Writing in The Times this morning, Richard Morrison recounts his encounter with David Hockney in the courtyard of the Royal Academy. Hockney, he says, suddenly whipped out his iPad and showed him one of his “gloriously colourful new landscapes of East Yorkshire.” But the iPad added some extra magic: it built up the picture just as Hockney painted it on the screen. Several hours of work was fast-motioned into 20 seconds. Morrison continues:
It occurs to me that in this chilly courtyard and quite by chance I am getting the equivalent of a tour round the newly-painted Sistine Chapel with Michelangelo.
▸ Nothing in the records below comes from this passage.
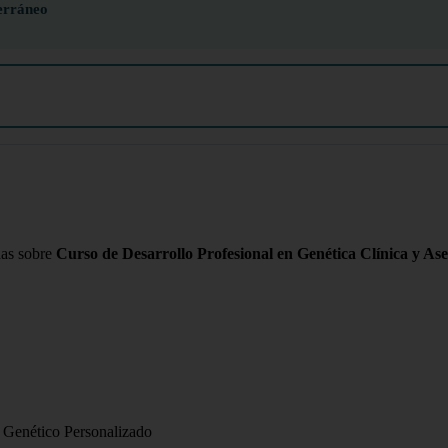
erráneo
das sobre
Curso de Desarrollo Profesional en Genética Clínica y As
o Genético Personalizado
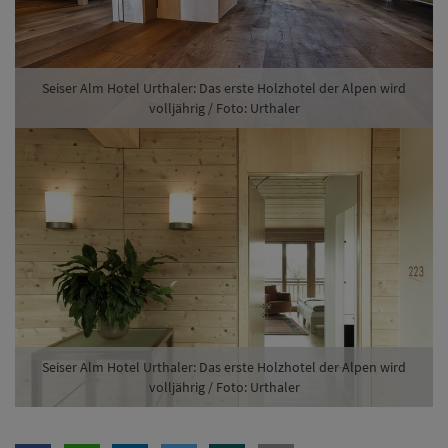
Seiser Alm Hotel Urthaler: Das erste Holzhotel der Alpen wird
volljährig / Foto: Urthaler
Seiser Alm Hotel Urthaler: Das erste Holzhotel der Alpen wird
volljährig / Foto: Urthaler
But I’m also struck by a feeling that this is a hugely symbolic moment in my life. For more than 50 years I’ve expressed all my most profound, trivial, passing and lasting thoughts via the mashed-up vegetation that we call paper. I did my infant doodles and school exams on it. I wrote my feeble musical compositions on it, and my even feebler love letters. I have scribbled shopping lists and signed mortgage deeds. And for 35 years, the filling of paper with words has provided me with an income and a way of life.
Yet it seems to me that this encounter with Hockney and his iPad is the final, clinching proof that, during my lifetime, paper will die. I don’t mean that it will cease to exist as a substance. But like horse-drawn carriages, oil lamps and snuff, it will stop having any meaning for the vast majority of people, certainly in the developed world.
A mountain of evidence is already there. Bookshops and libraries are in decline; the iPad, the Kindle and their competitors are massive successes….. Six centuries and one decade after Gutenberg invented it, the printing-press is also history. And it has happened so fast. Back in 2000 I discussed in this column Bill Gates’s prediction that by 2018 newspapers would cease printing on paper, and that by 2020 dictionaries would have changed their primary definition of ‘book’ to refer to an image on a screen. Scores of readers were kind enough to let me know that, in their view, Gates (and I) were bonkers. Now the only thing that seems wrong about that prediction is that it overestimates by at least three years how long the printed media will hang on.
Should we be concerned, alarmed or terrified by the speed of change? Some of the implications are frankly not positive for many people, particularly of my generation. But looking at how deftly Hockney created beautiful art on that iPad, three things became crystal-clear to me. Progress can’t be stopped. Telented people quickly adapt. And the unknown future could be fantastically exciting.
Great stuff. My only regret is that The Times does not allow me to link to the article. The Thunderer sits smugly behind its paywall and, frankly, misses out on the benefits of being quoted around the world.